Exports fundamental to growth
Fellow Scottish manufacturer Nairns, which supplies oat-based products including oatcakes, crackers and biscuits, sees exports as fundamental to its growth.
The business is tapping growing demand for free-from food with gluten-free products that are its fastest-growing export range globally.
Its biggest export customer is the US, largely as a result of interest in the gluten-free biscuits and crackers, and the company has set up subsidiary Nairn's Inc to help develop local expertise and import its products.
“We see great opportunities in the continued development of our export markets,” said Nairn’s marketing director Martyn Gray.
“The key for us is developing long-term partnerships with local importers who have detailed knowledge of their markets. We have set very challenging targets to grow the proportion of exports within our total business.”
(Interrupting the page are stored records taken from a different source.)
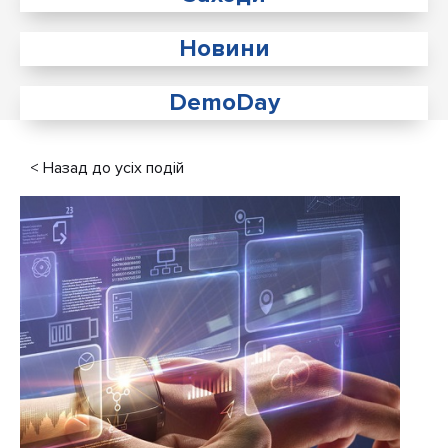
Новини
DemoDay
< Назад до усіх подій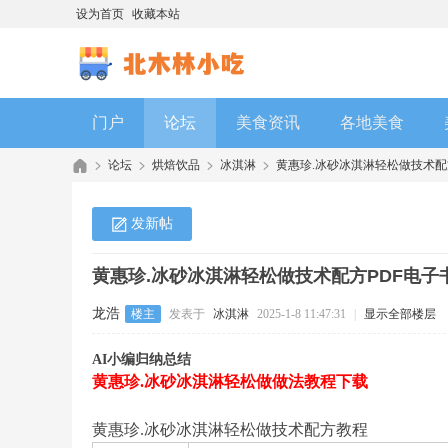
设为首页
收藏本站
门户
论坛
美食资讯
各地美食
论坛
烘焙饮品
冰淇淋
黄惠珍.冰砂冰淇淋轻松做技术配方
发新帖
黄惠珍.冰砂冰淇淋轻松做技术配方PDF电
龙浩
楼主
发表于
冰淇淋
2025-1-8 11:47:31
|
显示全部楼层
AI小编归纳总结
黄惠珍.冰砂冰淇淋轻松做做法教程下载
黄惠珍.冰砂冰淇淋轻松做技术配方教程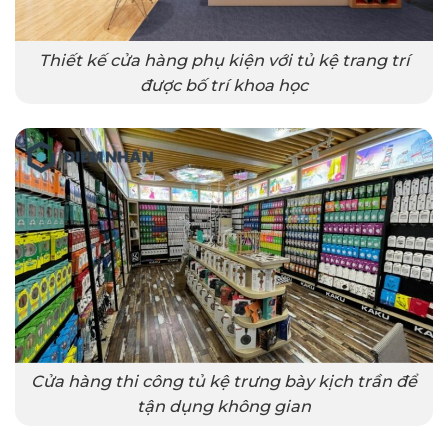
Thiết kế cửa hàng phụ kiện với tủ kệ trang trí
được bố trí khoa học
Cửa hàng thi công tủ kệ trưng bày kịch trần để
tận dụng không gian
Cereals and bakery outperformed the overall UK food and drinks export market, which fell by £0.6bn ($0.8bn) to £12.3bn ($17.2bn) in 2015. This was a result of a drop in oil prices and the strength of the pound against the depreciated Euro, said the FDF, which has made UK exports less competitive in key Eurozone markets.
MAP: UK Cereal and Bakery Exports 2015
Chocolate, salmon and cheese remained the largest export products, although value sales of all three declined.
Sweet biscuits and breakfast cereals were among the top 10 most exported products, with exports of sweet biscuits up 2.6% to £383.5m ($536.4m), and breakfast cereal exports up 1.8% to £368.6m ($515.5m)
“Growing exports is a top priority for Britain’s makers, bakers and bottlers, who have set an ambition to increase branded exports by a third by 2020,” said FDF director of competitiveness Angela Coleshill.
“For our industry to meet this stretching target, we need to make sure small and medium-sized food companies in particular are helped to compete in the fiercely competitive global marketplace.”
Case study: Premier Foods Mr Kipling brand
Premier Foods – owner of brands including Mr Kipling and manufacturer of Cadbury cakes under licence – sees exports as a major growth opportunity.
In the case of Mr Kipling, the manufacturer launched a push into the Australian market last year with retailers Coles and Woolworths. As with all Mr Kipling exports, the products are manufactured in the UK to established recipes, with packaging adapted to local markets.
While the brand has enjoyed success for some time at Christmas, last year’s activity was designed extend Mr Kipling as an all-year-round range through products including Angel Slices and Cherry Bakewells. This has proved a success, said the manufacturer, helping to more than double Mr Kipling sales in Australia in 2015.
Category insights from UK
Premier used bakery category insights from the UK – where Mr Kipling is the largest cake brand - and applied them to the Australian market. This included the launch of the snack pack format that has proved a success in the UK and was a new format for cakes in Australia.
Premier also took Mr Kipling into The Czech Republic, Slovakia and Poland at the end of last year, and plans to build on this with activity around seasonal events such as Easter and expansion into a fourth Central European country.
Exports currently represent about 4% of Premier Foods sales, but the company intends to grow this.
'Significant growth area'
“Exports are a significant growth area for the business and we have invested heavily in building up a dedicated International Business Unit, which is focused on driving sales of our brands, such as Mr Kipling, abroad,” Premier Foods international sales director Adam Buckley told BakeryAndSnacks.
He added that the strategy was working, with year-on-year double-digit export growth in the last quarter.